**Directions**
Would you retype exactly the lines below, starting with the one that has "right hip: (184, 366)" and going on through the one that has "right wrist: (133, 231)", with no pictures and nothing else?
(Data extract)
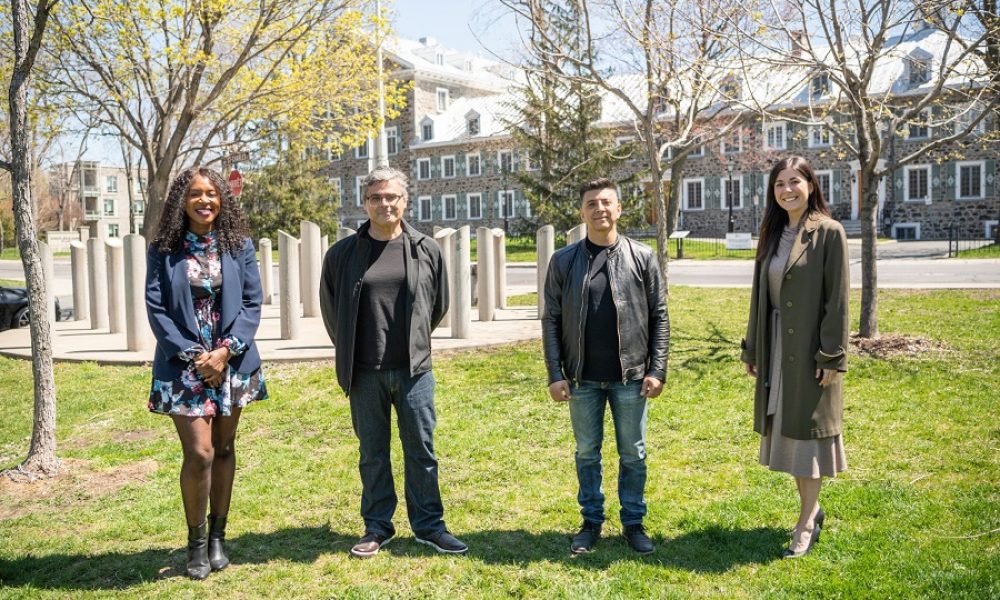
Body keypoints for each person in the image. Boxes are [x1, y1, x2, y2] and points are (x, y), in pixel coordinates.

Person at [319, 166, 467, 558]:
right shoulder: (342, 255)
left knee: (422, 448)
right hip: (364, 371)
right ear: (364, 203)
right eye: (376, 198)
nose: (384, 204)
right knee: (373, 452)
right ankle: (377, 526)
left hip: (414, 370)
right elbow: (332, 311)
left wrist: (414, 342)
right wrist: (353, 348)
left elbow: (438, 305)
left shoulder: (426, 249)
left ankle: (429, 526)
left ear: (404, 201)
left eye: (391, 197)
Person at [145, 167, 267, 579]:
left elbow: (252, 302)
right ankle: (195, 542)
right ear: (182, 200)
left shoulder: (239, 245)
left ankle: (218, 536)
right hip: (184, 366)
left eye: (211, 194)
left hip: (232, 362)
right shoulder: (164, 248)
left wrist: (225, 353)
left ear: (222, 199)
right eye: (196, 194)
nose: (204, 201)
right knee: (200, 453)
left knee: (226, 448)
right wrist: (197, 357)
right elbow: (156, 307)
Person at [542, 177, 669, 555]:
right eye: (592, 204)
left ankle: (633, 521)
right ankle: (591, 521)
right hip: (581, 379)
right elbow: (550, 318)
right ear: (582, 213)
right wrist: (555, 374)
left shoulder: (641, 257)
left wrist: (657, 369)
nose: (600, 209)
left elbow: (659, 315)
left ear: (619, 208)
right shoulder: (564, 261)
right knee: (586, 453)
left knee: (633, 453)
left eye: (606, 202)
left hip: (630, 378)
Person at [740, 155, 849, 558]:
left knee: (808, 438)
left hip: (808, 352)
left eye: (794, 182)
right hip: (774, 349)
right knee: (789, 432)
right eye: (779, 184)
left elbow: (836, 301)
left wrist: (830, 356)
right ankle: (812, 510)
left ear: (811, 185)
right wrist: (753, 347)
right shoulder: (770, 234)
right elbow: (759, 298)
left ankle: (805, 523)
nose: (787, 190)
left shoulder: (829, 233)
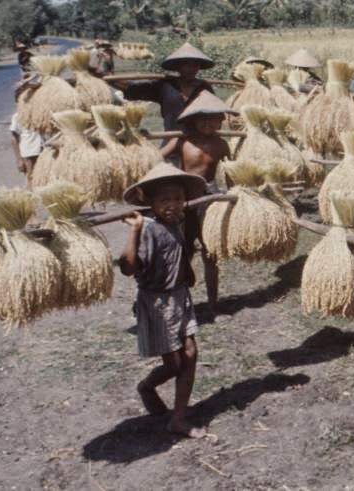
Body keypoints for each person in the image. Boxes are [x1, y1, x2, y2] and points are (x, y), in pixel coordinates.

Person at [117, 163, 209, 438]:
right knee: (175, 363)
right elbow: (128, 267)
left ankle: (178, 418)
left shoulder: (177, 221)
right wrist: (133, 231)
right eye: (164, 200)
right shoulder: (147, 228)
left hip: (180, 297)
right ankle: (147, 387)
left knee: (190, 354)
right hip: (157, 303)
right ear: (150, 203)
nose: (173, 205)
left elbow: (179, 250)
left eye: (178, 198)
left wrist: (188, 274)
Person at [161, 91, 231, 313]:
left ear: (222, 120)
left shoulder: (221, 144)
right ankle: (180, 298)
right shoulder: (181, 141)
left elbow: (231, 173)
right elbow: (158, 156)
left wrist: (234, 194)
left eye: (214, 118)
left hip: (209, 196)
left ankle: (212, 303)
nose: (209, 123)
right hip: (184, 198)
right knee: (183, 249)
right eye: (203, 119)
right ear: (193, 120)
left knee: (210, 251)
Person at [111, 42, 215, 132]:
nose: (192, 69)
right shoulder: (166, 86)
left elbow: (216, 114)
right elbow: (133, 89)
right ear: (178, 67)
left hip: (199, 141)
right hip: (172, 138)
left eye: (195, 65)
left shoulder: (204, 87)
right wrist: (107, 77)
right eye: (187, 65)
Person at [9, 82, 45, 186]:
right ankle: (30, 199)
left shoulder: (40, 114)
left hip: (42, 148)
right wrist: (19, 159)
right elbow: (14, 139)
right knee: (31, 177)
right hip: (29, 152)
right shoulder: (17, 117)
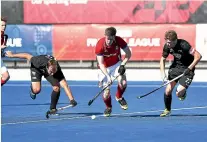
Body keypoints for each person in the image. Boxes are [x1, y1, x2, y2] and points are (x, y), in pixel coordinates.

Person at [5, 51, 77, 114]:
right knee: (37, 90)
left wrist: (72, 99)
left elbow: (64, 85)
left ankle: (52, 108)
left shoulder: (56, 69)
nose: (52, 74)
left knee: (57, 88)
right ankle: (33, 89)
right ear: (47, 67)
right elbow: (27, 56)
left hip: (47, 72)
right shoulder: (38, 61)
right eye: (51, 71)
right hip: (36, 69)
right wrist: (12, 55)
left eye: (54, 72)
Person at [160, 30, 202, 117]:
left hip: (188, 68)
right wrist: (163, 75)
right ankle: (167, 110)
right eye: (166, 42)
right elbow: (162, 59)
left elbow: (198, 56)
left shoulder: (184, 45)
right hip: (175, 68)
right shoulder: (167, 46)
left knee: (179, 93)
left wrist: (189, 68)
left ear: (175, 40)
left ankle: (182, 93)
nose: (168, 44)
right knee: (168, 90)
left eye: (169, 43)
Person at [95, 27, 131, 117]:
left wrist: (122, 64)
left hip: (116, 64)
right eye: (107, 39)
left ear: (114, 37)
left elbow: (128, 54)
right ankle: (109, 107)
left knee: (123, 82)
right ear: (105, 36)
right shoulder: (100, 45)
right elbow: (101, 63)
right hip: (104, 68)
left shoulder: (119, 40)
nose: (109, 41)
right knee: (106, 92)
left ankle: (119, 97)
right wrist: (108, 76)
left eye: (111, 39)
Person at [1, 17, 10, 86]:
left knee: (6, 76)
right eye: (2, 25)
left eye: (5, 25)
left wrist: (4, 54)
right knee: (5, 75)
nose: (4, 27)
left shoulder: (4, 36)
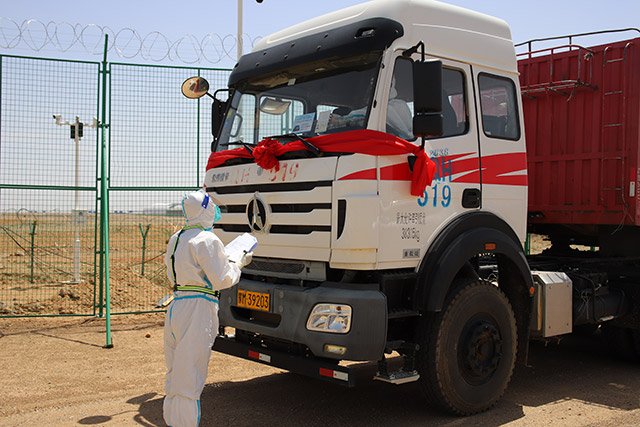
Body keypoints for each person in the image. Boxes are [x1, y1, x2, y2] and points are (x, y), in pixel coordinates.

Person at [163, 189, 253, 427]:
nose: (216, 209)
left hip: (177, 305)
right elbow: (222, 280)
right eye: (212, 205)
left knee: (176, 374)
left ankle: (173, 422)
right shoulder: (208, 239)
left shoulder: (177, 237)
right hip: (198, 307)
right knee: (190, 374)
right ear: (204, 209)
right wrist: (238, 263)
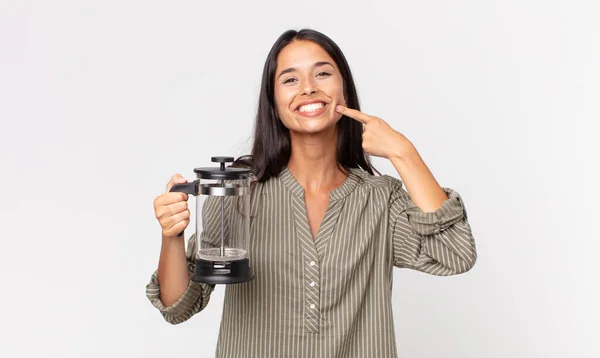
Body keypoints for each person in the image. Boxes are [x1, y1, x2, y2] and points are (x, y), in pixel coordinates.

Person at [147, 28, 477, 358]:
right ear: (274, 103)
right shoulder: (237, 192)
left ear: (343, 90)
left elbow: (455, 253)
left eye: (322, 73)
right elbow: (179, 306)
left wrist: (404, 153)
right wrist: (172, 235)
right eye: (290, 80)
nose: (308, 88)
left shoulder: (381, 200)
(End Data extract)
**Answer to the exercise**
right hip: (184, 366)
left eye: (211, 194)
left hip: (232, 362)
right shoulder: (164, 248)
left wrist: (225, 353)
left ear: (222, 199)
right eye: (196, 194)
nose: (204, 201)
right knee: (200, 453)
left knee: (226, 448)
right wrist: (197, 357)
right elbow: (156, 307)
Person at [542, 177, 669, 555]:
right eye: (592, 204)
left ankle: (633, 521)
right ankle: (591, 521)
right hip: (581, 379)
right elbow: (550, 318)
right ear: (582, 213)
right wrist: (555, 374)
left shoulder: (641, 257)
left wrist: (657, 369)
nose: (600, 209)
left elbow: (659, 315)
left ear: (619, 208)
right shoulder: (564, 261)
right knee: (586, 453)
left knee: (633, 453)
left eye: (606, 202)
left hip: (630, 378)
Person at [740, 155, 849, 558]:
left knee: (808, 438)
left hip: (808, 352)
left eye: (794, 182)
right hip: (774, 349)
right knee: (789, 432)
right eye: (779, 184)
left elbow: (836, 301)
left wrist: (830, 356)
right ankle: (812, 510)
left ear: (811, 185)
right wrist: (753, 347)
right shoulder: (770, 234)
right elbow: (759, 298)
left ankle: (805, 523)
nose: (787, 190)
left shoulder: (829, 233)
Body keypoints for each person in the image. Boxes are [x1, y1, x2, y2] and points are (x, y), in pixel coordinates.

Person at [117, 163, 209, 438]:
right knee: (175, 363)
right elbow: (128, 267)
left ankle: (178, 418)
left shoulder: (177, 221)
right wrist: (133, 231)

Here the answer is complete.